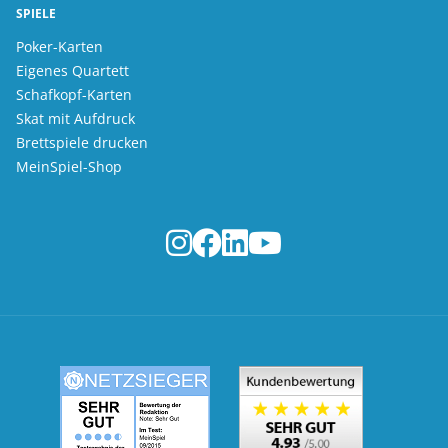
SPIELE
Poker-Karten
Eigenes Quartett
Schafkopf-Karten
Skat mit Aufdruck
Brettspiele drucken
MeinSpiel-Shop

****************************************

> _What to do_:
Everything from the line containing "Schafkopf-Karten" through the last line of the records must be given again exactly; leave out all other lines.

> _Reply_:
Schafkopf-Karten
Skat mit Aufdruck
Brettspiele drucken
MeinSpiel-Shop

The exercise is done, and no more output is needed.